Он и головы не поднял.

– Тут заходил солдатик в увольнении. Хотел портрет жены над сердцем. Она тоже солдатик, убили в Афганистане. Фигово ему было. А это ж серьезная работа. Денег не хватило. Мы решили, набьем только имя ее. Но ваша подруга за все заплатила. Как-то так между делом.

Нора потрясенно выкатила глаза.

– Она странно себя вела? – спросил я Томми.

– Вроде нет. Говорила только мало.

– А на вид была нездорова?

– Бледновата, пожалуй.

– Вы знаете, кто ей тату набивал в две тысячи четвертом?

– Старый мой мастер. Ларри. По тату сразу понятно.

– Где бы нам найти этого Ларри?

Томми усмехнулся:

– Где-то между раем и адом.

Он промокнул готовый цветок салфеткой, пристально на него посмотрел и перешел к следующему.

– Вышло-то чего? Сидит такой Ларри, краску вбивает. Потом опа – валяется на полу, кровь из носа хлещет, как из фонтана «Белладжио» в Вегасе.
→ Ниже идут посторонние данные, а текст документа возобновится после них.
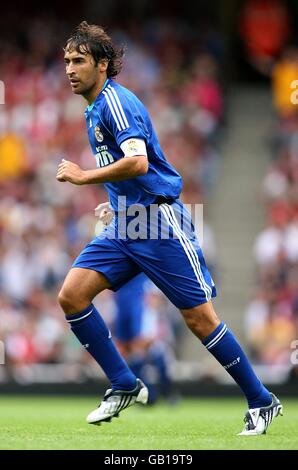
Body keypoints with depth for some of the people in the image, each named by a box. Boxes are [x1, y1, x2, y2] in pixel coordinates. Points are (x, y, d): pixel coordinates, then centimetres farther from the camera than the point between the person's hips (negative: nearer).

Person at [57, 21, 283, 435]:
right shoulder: (94, 109, 16)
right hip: (124, 225, 9)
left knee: (199, 318, -5)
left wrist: (84, 176, -18)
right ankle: (125, 386, 1)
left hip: (160, 221, -9)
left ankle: (262, 401, 8)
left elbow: (138, 163, -26)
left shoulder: (116, 101, -14)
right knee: (72, 295, -7)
Помер в «скорой». Мозговая аневризма. – Он насупился, наклонился к клиенту. – Мел, ты там правда нормально? Ты ж как труп.

– Я слушаю, – пояснил Мел.

Томми опять насупился, глянул на нас и вздохнул:

– Короче, что было-то. Ваша подруга заглянула, а вечером я прихожу домой и давай вспоминать про Ларри. С ним за пару недель до того, как помер, приключилась история. Это где-то летом две тыщи четвертого. А чтоб все ясно было, надо понимать, кто таков Ларри. Гигантская туша. Больше холодильника, больше кресла кожаного – вот честно, на стопке Библий поклянусь.
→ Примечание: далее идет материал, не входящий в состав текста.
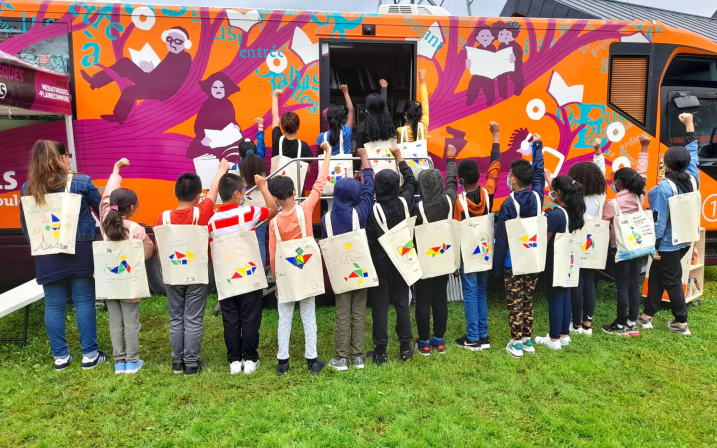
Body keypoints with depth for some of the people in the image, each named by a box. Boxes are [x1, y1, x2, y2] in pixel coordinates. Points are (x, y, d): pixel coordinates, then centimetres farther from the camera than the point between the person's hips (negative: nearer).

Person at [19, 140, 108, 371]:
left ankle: (60, 356, 17)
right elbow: (102, 211, 4)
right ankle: (89, 354, 8)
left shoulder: (27, 188, 3)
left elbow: (25, 225, 9)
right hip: (80, 251, -3)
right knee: (84, 302, 4)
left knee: (53, 305, 9)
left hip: (47, 255, 3)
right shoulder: (81, 182, -7)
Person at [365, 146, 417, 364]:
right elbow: (410, 181, 12)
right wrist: (399, 157, 21)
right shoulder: (403, 204, -7)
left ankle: (380, 352, 12)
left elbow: (368, 241, -17)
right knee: (402, 304, 13)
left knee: (380, 307, 4)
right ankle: (405, 348, 20)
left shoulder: (372, 211, -18)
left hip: (379, 264, -3)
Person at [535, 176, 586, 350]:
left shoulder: (555, 214, -21)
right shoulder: (573, 211, 2)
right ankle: (564, 335, 26)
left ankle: (554, 339, 10)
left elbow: (544, 240, -16)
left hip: (555, 263, -8)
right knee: (565, 297, 16)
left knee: (555, 298, 1)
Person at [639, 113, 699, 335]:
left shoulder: (664, 187, -22)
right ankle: (647, 315, 23)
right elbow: (692, 152, 13)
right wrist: (689, 124, 20)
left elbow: (659, 219, -21)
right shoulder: (692, 178, -2)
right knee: (656, 275, 17)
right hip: (685, 240, 8)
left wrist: (654, 244, -14)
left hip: (668, 243, -8)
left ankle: (681, 322, 18)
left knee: (672, 281, 6)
– Больше меня? – глухо подал голос Мел из-под стола.

– Нет, тебя – не больше. Но близко. – Томми вернулся к дереву лотоса. – Художник был – пипец. Учился в Иокогаме у Хориёси [60] . Набивать умел – закачаешься, таких мастеров по пальцам пересчитать. Тэбори умел, хоримоно, ирэдзуми, что угодно – я его потому и нанял. В остальном-то он был мудак. Я ему так прямо и говорил. Он своим мудачеством гордился. Детей не переваривал. Называл личинками. Четыре бабы у него было. Ни одна про трех других не в курсах. Не жизнь, а хрен пойми что. Сплошь вранье и увертки, неотвеченные звонки и подставы. Короче, раз прихожу – в лавке тихо. Свет не горит, а Ларри сидит сам по себе в темноте, будто заболел. Я спрашиваю, что такое, а он совсем убитый. Жизнь, говорит, у него говняная. Мол, трус он и кидала. Столько, говорит, лажи наворотил. Теперь, говорит, пересмотрю приоритеты. Первый раз слыхал, чтоб он слово из пяти слогов осилил. Ну, я ему подыгрываю. Спрашиваю, с чего вдруг на него снизошла благодать. Я, говорит, только что сделал парную японскую двум подросткам. Десять минут назад из лавки ушли. Влюблены, говорит, были так, что аж электричеством било. Вроде как молния с бухты-барахты, и грозы-то никакой нет, а в небе как полыхнет чего-то – ух. Смотришь – и прямо чувствуешь, что еще не все потеряно. И давай заливаться про жизнь, любовь и надежду. – Томми скривился. – Прямо вдруг натуральный Шекспир. Я особо не слушаю. Бешусь, потому как он сделал нелегальное тату двум детям, у меня за такое лицензию могут отобрать. И вообще, это ж Ларри. Через пару дней опять будет мудак мудаком, с гарантией. Через неделю прихожу я в лавку. – Томми потряс головой и потер подбородок. – А там мелкая девчонка. Я в лавку детей не пускаю, а тут опа – ребенок. И на вид ненормальная. Большая. Руки-ноги длиннющие, аж на ходу путаются. Брекеты. Кучеряшки вот досюда. – Он показал на фут от головы. – Веснушек тьма – на роже как взорвалось чего-то. Это чья же, говорю, такая красота? А она дочурка Ларри. Оказывается, была у него дочь, он от нее скипнул за пару лет до того, когда еще в Кентукки набивал. Говорит, будет теперь настоящим папой. – Томми с усмешкой покачал головой и вновь занялся лотосом. – Папой, понимаешь ты, настоящим. А было это за пару дней до того, как он кони двинул. Почем знать, – может, от тех двух подростков у него в башке и впрямь включилось что-то. Хорошо бы. Хорошо, если он насовсем такой стал. Ну а чего нет? Иногда люди так тебя удивляют – сдохнуть можно. Выдирают тебе сердце – и все, и ты как пластилин, а?